Extract every line below that contains the word "Please" and copy each one in full.

*** Block opens ***

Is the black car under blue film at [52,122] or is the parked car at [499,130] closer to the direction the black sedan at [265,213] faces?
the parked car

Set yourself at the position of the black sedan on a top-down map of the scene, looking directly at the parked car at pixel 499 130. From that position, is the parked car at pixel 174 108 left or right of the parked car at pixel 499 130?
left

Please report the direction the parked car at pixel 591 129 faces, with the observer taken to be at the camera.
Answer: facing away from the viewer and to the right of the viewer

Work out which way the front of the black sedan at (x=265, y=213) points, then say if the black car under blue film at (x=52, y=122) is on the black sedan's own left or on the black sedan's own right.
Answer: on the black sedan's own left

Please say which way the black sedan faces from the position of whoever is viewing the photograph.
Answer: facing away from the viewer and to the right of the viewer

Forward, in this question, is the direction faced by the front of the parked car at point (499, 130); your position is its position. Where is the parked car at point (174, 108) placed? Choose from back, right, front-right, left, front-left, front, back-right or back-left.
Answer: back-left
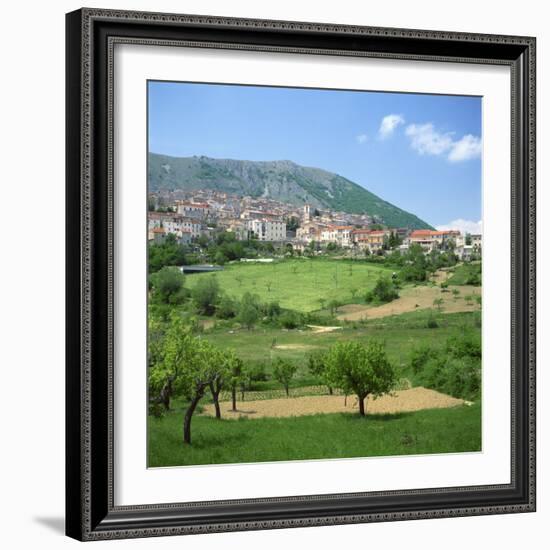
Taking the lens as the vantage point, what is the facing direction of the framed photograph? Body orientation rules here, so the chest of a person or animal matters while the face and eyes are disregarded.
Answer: facing the viewer and to the right of the viewer
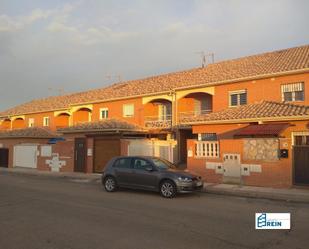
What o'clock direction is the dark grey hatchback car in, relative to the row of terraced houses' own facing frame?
The dark grey hatchback car is roughly at 11 o'clock from the row of terraced houses.

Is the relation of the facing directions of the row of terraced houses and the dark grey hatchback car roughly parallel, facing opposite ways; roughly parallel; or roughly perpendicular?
roughly perpendicular

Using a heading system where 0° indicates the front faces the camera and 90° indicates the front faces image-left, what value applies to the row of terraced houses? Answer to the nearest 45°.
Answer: approximately 45°

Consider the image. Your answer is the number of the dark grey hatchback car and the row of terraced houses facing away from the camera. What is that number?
0

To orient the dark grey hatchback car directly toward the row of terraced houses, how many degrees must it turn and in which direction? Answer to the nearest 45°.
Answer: approximately 135° to its left
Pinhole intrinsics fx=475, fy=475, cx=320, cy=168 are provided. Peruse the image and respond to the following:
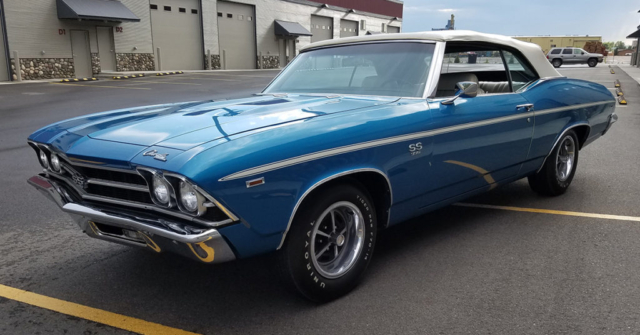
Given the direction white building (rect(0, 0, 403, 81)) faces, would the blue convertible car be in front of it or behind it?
in front

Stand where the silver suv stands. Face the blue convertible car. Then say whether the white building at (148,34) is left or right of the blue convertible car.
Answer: right

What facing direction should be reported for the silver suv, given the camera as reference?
facing to the right of the viewer

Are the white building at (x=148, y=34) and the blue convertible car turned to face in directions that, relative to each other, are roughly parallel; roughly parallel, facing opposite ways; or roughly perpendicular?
roughly perpendicular

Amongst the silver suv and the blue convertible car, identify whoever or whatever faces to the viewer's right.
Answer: the silver suv

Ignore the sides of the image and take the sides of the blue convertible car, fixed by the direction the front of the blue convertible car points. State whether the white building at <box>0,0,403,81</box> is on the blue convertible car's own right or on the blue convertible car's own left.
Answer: on the blue convertible car's own right

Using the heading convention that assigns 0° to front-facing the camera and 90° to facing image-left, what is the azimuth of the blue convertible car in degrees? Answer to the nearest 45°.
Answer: approximately 45°

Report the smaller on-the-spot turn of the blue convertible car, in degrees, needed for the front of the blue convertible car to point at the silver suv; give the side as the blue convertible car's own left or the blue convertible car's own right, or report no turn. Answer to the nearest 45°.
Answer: approximately 180°

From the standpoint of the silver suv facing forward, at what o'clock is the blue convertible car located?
The blue convertible car is roughly at 3 o'clock from the silver suv.

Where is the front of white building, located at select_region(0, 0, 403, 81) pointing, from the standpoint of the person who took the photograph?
facing the viewer and to the right of the viewer
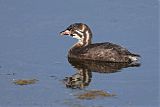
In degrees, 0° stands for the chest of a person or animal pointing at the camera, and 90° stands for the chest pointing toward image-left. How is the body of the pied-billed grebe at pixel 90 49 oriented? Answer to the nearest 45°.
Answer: approximately 90°

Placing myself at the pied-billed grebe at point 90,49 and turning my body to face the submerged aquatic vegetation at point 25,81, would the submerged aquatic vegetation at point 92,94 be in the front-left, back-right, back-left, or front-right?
front-left

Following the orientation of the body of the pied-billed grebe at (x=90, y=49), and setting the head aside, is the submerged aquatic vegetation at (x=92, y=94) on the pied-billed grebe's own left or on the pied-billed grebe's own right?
on the pied-billed grebe's own left

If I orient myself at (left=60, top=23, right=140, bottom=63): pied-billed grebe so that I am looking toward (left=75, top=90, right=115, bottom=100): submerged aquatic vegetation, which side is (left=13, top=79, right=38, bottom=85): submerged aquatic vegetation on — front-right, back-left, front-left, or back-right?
front-right

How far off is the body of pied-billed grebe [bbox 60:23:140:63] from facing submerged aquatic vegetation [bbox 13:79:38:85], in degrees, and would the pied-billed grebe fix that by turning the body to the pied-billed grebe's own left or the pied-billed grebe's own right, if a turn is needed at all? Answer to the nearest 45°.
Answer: approximately 45° to the pied-billed grebe's own left
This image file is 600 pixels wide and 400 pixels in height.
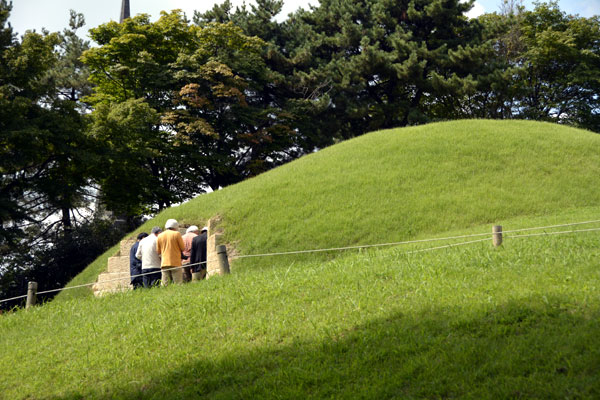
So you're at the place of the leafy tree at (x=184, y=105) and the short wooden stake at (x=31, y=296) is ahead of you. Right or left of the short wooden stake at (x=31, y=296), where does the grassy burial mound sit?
left

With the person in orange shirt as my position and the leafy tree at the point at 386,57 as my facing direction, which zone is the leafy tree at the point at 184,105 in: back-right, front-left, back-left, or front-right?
front-left

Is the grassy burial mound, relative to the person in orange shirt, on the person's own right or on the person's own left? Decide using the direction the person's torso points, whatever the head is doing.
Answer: on the person's own right

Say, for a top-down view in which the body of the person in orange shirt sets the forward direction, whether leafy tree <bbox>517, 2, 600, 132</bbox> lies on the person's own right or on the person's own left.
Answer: on the person's own right

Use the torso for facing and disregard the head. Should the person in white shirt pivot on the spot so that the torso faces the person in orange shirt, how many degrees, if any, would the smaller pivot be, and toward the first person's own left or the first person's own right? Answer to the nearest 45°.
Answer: approximately 90° to the first person's own right

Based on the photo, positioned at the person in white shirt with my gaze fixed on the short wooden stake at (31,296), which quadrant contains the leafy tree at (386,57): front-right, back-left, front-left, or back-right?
back-right

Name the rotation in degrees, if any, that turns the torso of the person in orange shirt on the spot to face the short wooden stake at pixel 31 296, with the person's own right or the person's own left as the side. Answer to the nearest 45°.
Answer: approximately 90° to the person's own left

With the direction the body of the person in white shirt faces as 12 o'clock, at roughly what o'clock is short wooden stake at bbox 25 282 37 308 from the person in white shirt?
The short wooden stake is roughly at 8 o'clock from the person in white shirt.

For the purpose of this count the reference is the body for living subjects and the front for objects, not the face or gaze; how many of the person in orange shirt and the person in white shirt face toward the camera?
0

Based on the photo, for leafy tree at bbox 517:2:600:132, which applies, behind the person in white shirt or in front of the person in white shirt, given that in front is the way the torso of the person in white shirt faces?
in front

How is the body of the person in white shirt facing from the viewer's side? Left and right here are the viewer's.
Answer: facing away from the viewer and to the right of the viewer

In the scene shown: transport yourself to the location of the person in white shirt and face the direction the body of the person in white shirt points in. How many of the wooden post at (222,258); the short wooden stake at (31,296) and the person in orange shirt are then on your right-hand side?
2

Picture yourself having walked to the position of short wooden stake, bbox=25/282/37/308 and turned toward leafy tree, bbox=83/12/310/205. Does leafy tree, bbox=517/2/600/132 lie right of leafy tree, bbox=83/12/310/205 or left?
right

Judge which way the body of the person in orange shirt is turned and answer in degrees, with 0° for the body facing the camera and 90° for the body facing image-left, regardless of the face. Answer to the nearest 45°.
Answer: approximately 180°

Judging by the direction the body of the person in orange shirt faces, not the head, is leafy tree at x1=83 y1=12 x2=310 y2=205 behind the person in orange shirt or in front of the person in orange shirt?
in front
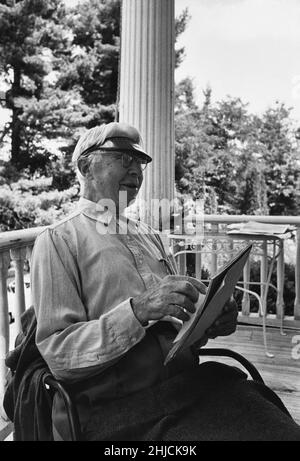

*** Block closes ***

▶ _Response_
Please report the direction the parked car at pixel 591 129 faces, with the observer taken to be at the camera.
Please say which way the black sedan faces from the position of whoever is viewing the photograph.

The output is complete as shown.